* [Required task] Rewrite as a numbered list everything in the data from the line containing "scientific name: Ligusticum grayi" down to the line containing "genus: Sceloporus", both included, leaving out any blank lines.

━━━━━━━━━━━━━━━━

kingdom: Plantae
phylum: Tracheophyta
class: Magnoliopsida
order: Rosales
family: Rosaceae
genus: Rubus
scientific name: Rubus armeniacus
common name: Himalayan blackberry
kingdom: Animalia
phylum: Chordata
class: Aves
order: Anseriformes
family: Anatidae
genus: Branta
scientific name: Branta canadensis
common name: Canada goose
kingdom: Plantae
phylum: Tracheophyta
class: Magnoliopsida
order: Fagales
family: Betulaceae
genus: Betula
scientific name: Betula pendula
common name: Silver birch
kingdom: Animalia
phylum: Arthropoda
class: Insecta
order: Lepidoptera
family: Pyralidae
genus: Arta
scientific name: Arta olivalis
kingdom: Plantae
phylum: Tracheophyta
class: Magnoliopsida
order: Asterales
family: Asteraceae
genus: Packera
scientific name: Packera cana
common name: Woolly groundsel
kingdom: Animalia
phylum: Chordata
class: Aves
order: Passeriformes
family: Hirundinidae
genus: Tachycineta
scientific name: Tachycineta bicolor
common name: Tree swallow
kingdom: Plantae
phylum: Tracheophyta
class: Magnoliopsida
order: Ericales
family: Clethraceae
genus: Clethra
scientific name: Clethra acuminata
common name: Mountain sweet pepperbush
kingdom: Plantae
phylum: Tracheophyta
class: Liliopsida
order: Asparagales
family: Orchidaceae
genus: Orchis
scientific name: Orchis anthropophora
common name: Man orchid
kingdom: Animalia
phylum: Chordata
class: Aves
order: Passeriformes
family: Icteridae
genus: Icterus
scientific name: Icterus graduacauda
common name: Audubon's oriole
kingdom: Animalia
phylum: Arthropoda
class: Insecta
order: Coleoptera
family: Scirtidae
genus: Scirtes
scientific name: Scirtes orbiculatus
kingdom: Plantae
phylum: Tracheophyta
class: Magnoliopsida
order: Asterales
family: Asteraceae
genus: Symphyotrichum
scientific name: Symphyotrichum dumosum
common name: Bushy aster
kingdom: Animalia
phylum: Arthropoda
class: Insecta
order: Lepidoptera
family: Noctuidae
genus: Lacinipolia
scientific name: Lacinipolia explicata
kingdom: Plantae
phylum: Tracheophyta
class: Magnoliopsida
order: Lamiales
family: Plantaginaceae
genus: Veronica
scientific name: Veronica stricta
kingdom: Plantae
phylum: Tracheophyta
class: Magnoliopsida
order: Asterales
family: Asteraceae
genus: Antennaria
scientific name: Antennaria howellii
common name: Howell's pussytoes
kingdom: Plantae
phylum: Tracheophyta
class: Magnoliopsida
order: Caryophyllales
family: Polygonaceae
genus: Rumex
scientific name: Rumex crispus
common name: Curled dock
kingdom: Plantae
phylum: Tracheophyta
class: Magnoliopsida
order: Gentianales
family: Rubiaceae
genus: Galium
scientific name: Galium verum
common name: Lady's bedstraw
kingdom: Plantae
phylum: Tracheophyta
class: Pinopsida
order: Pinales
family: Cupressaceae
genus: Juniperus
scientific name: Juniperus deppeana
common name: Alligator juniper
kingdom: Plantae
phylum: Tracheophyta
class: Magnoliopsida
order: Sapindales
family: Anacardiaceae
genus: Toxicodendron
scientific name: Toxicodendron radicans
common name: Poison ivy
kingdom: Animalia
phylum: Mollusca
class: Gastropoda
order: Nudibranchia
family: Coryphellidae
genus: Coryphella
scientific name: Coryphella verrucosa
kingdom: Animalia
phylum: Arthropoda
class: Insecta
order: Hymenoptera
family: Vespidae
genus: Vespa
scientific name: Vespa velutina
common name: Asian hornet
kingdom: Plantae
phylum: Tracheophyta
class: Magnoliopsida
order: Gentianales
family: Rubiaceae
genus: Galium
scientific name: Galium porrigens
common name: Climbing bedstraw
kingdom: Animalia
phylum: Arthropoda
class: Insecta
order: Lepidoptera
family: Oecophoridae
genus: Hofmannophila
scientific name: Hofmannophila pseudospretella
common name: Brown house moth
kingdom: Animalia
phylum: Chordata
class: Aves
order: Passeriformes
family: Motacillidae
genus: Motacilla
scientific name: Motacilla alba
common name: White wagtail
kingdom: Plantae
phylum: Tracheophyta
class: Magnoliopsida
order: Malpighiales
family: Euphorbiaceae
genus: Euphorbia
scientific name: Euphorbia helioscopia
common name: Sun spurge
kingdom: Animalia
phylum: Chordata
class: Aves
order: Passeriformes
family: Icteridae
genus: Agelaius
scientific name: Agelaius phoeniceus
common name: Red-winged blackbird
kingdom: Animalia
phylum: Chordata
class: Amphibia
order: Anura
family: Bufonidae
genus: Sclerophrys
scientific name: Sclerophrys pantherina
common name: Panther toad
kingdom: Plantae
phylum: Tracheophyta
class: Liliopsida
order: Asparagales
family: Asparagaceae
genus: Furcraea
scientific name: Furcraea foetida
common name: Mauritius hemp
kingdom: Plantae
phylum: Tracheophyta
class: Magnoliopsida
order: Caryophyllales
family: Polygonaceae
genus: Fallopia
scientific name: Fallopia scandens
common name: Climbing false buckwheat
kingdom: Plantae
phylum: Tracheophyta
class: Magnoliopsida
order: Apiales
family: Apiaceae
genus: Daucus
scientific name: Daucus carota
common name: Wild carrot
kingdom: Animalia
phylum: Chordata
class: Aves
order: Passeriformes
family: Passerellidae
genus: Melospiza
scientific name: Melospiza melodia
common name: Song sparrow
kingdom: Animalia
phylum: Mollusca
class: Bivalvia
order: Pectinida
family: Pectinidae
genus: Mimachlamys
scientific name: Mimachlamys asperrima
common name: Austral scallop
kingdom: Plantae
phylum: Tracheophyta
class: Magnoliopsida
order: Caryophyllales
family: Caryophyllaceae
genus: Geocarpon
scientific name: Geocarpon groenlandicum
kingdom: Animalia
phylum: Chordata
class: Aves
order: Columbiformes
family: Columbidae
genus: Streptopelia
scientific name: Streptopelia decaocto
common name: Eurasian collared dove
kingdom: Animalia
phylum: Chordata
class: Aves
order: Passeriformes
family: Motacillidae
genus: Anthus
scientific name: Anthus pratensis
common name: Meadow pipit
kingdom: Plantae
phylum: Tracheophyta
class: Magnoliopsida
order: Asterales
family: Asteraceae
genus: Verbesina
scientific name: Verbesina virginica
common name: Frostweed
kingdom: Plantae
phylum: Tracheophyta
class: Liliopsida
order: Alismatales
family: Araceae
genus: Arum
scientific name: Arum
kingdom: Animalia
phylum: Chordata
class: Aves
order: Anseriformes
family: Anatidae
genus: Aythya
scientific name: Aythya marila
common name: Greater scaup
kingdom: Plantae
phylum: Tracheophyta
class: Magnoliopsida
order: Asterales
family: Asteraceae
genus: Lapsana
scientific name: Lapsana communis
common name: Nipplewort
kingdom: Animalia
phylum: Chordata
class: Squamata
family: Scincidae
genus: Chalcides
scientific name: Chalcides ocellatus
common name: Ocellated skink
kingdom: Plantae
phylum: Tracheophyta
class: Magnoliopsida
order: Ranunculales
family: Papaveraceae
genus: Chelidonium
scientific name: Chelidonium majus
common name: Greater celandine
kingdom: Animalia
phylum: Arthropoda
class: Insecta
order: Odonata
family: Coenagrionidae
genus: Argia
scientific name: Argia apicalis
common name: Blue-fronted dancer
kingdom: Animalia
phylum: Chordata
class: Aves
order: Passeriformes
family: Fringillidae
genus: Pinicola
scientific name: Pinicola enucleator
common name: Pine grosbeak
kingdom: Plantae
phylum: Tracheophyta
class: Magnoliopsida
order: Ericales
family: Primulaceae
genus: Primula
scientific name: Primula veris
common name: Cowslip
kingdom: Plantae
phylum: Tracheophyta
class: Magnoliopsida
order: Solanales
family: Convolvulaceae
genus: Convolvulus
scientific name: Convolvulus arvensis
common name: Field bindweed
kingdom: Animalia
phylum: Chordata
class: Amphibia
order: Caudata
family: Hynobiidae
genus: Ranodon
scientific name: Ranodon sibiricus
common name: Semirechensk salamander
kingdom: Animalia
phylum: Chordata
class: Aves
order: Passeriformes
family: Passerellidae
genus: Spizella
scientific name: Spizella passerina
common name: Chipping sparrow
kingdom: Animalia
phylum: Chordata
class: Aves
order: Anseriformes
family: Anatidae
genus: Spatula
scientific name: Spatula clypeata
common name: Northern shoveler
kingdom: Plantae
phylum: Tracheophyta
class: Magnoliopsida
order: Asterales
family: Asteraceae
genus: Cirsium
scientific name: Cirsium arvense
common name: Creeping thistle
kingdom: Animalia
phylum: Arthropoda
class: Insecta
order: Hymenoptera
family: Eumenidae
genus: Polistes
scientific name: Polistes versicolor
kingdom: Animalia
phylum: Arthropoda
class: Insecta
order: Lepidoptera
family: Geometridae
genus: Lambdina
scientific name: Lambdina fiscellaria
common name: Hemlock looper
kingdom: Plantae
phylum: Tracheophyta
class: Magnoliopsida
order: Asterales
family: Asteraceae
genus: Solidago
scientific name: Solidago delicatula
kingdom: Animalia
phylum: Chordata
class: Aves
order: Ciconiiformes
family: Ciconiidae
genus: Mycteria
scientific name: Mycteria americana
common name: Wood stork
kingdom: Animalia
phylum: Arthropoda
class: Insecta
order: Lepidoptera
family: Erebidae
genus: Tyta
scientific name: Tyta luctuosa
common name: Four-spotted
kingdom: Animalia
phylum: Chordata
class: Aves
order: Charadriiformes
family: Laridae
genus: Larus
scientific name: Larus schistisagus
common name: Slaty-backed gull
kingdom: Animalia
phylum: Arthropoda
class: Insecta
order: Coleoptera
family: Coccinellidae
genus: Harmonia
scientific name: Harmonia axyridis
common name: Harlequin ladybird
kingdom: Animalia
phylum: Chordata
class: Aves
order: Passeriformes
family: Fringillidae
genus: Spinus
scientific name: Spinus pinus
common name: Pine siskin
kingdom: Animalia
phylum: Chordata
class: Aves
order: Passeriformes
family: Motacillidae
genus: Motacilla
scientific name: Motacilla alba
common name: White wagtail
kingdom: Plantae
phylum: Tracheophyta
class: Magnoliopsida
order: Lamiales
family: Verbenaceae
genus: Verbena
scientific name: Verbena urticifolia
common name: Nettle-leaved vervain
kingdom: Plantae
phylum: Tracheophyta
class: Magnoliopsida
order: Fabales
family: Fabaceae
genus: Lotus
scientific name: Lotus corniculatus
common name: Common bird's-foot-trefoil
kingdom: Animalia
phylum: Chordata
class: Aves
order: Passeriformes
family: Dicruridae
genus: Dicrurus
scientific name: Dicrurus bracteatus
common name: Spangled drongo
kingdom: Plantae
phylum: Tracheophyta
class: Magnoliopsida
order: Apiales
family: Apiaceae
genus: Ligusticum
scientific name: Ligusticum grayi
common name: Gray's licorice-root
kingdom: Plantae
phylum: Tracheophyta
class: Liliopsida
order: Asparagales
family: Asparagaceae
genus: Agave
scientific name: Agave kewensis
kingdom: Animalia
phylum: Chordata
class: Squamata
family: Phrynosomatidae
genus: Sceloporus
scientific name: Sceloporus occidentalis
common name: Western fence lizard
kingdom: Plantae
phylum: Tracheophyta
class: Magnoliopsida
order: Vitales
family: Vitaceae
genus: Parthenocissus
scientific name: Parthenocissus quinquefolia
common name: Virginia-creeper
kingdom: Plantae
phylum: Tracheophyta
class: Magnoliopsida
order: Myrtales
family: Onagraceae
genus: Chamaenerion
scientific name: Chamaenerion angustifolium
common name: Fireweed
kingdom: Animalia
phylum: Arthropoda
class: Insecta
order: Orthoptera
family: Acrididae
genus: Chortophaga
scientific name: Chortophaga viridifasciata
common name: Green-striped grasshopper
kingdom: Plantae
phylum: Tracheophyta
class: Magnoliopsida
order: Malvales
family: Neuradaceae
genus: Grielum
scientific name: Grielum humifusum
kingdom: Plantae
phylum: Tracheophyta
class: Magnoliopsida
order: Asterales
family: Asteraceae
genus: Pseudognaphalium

━━━━━━━━━━━━━━━━

* [Result of the task]
1. scientific name: Ligusticum grayi
2. common name: Gray's licorice-root
3. kingdom: Plantae
4. phylum: Tracheophyta
5. class: Liliopsida
6. order: Asparagales
7. family: Asparagaceae
8. genus: Agave
9. scientific name: Agave kewensis
10. kingdom: Animalia
11. phylum: Chordata
12. class: Squamata
13. family: Phrynosomatidae
14. genus: Sceloporus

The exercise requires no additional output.